Increased standardisation across mobile devices will make it easier for miscreants to write malicious code, a Gartner analyst has warned - but the familiar prediction overlooks a bigger threat. The warning makes for a repeat of a long-standing anti-virus industry prediction that has yet to come to fruition. Meanwhile, the risks …
well it is always true isn't it.
If you standardise you increase the security risk potential.
That is why bespoke software has a better chance of remaining secure, not because it has fewer flaws, but more because it is less understood.
Don't see too many viruses for plan9 or the Sinclair QL now do you :)
actually any AV software out there for Windows Mobile Phones??????
when can we expect the first ebook reader virus warning?
@ Anon John
Man, screw the ebooks, the real market is infecting OLED devices with organic viruses. Would you like some HIV with your OLED? Oh, yes please.
Cue the end of the world!
... the smartphone software manufacturers are, of course, ensuring that their code is robust and doesn't contain blatant vulnerabilities like, say, the stack-overflow error which any competent programmer would have ensured wasn't possible in the first place...?
Jaded years ago
"Perhaps we've got a bit jaded from listening to at least ten years of predictions that mobile malware was going to be a multi-million pound problem next year or the year after."
We got jaded years ago, thanks to wolf-criers like yourself, Dan Goodin and Kelly Martin. Martin at least grew a clue since 2006, and you've toned down considerably, writing more thoughtful commentary such as this.

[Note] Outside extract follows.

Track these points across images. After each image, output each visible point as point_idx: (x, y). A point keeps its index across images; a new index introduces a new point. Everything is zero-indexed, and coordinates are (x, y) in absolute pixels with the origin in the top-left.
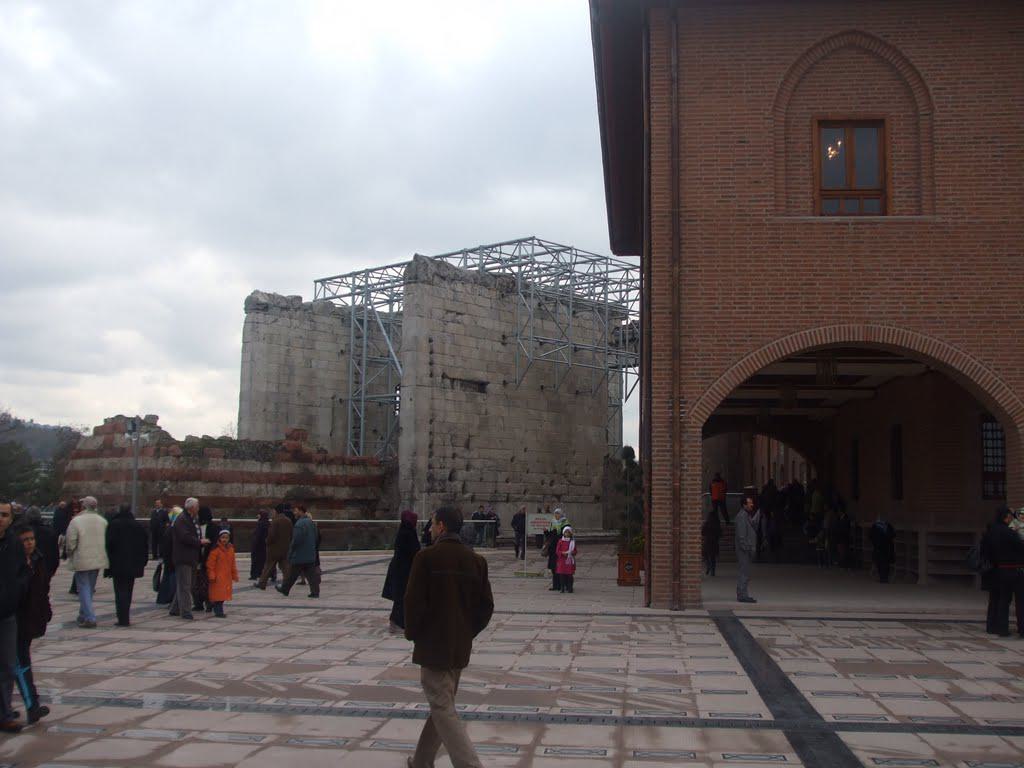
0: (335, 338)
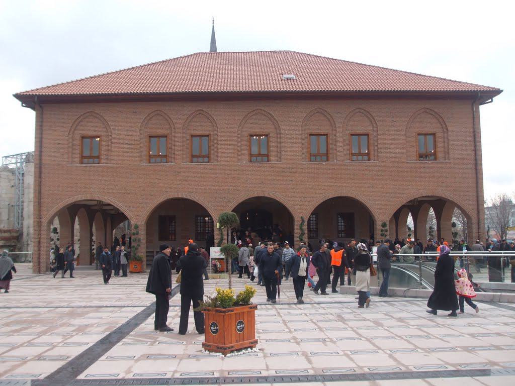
0: (10, 181)
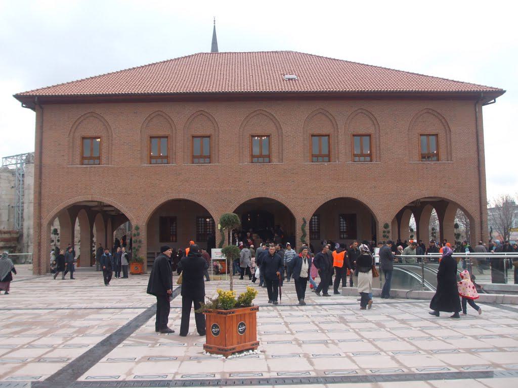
0: (10, 182)
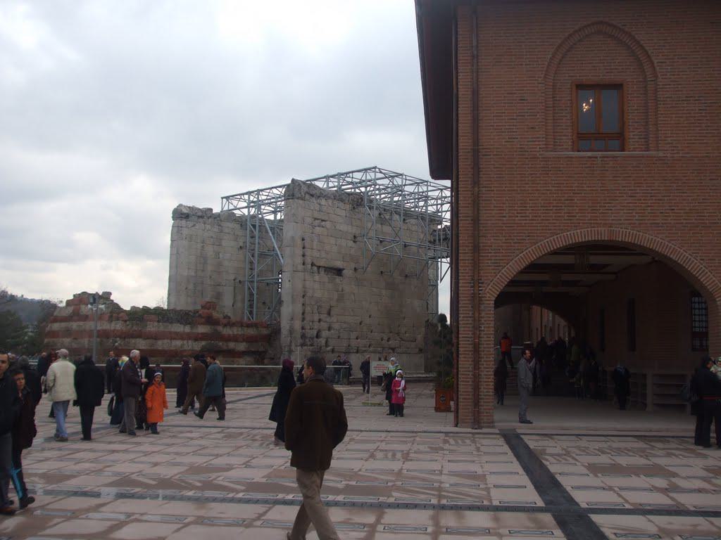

You'll be hard-pressed to undo the damage, though.
"If you standardise you increase the security risk potential."
Martin claimed that, "Mobile phones are becoming a vector of attack," in 2005. Java was ten years old by 2005, and it was present in many mobile devices. Yet we haven't seen a Java virus. We haven't even seen an exploit in Open Wave's Mobile Browser, which inhabited more handsets than Java did.
Standardization itself hasn't increased the risk. The only thing standardization seems to have done is allowed Symantec to release an anti-virus product for mobile devices. Great. Nothing like wasting paid G / 3G bandwidth on anti-virus updates. Talk about a solution in search of a problem, and talk about being jaded against standards.
Why do Gartner publish this stuff?
Their business, as I understand it, is to take vast sums of money in exchange for expert analysis. Presumably they do these "free" reports as some form of advertising, but over the last decade I can't think of a single freebie report published by these guys that didn't make me think it was the product of a technically illiterate moron. I now take it as read that anything coming from Gartner is probably wrong (*) and companies that commission work from them clearly have clueless management.
(* Sometimes they get stuff right, like "Windows sells well" or "CPUs will be faster next year". You'd need *real* talent to be wrong all the time.)
Where's the payback for the hacker? PCs on broadband can be useful to send spam or participate in DDOS attacks - mobile devices don't have the storage or bandwidth for this.
It would be quite easy to have a phone contact premium rate lines but then it would be easy to track the money.
One area of interest is that of corporate VPNs - not many people have been doing this from mobiles so far but Blackberry's offer some possibilities.
only one virus worth writting for the mobile device
an auto dial for premium rate numbers,
trouble is that the paper trail is to prevalent for it to get off very well.
Maybe there is a raisin
You could hack a phone and use it to store something for later. Why is the question, though. Maybe you want to spread your malware without tripping its real function - I suppose you could keep that on some schmuck's phone to erase the trail. A useful vector if your virus gets into the provider's network. However, there's a high risk of the phone being replaced.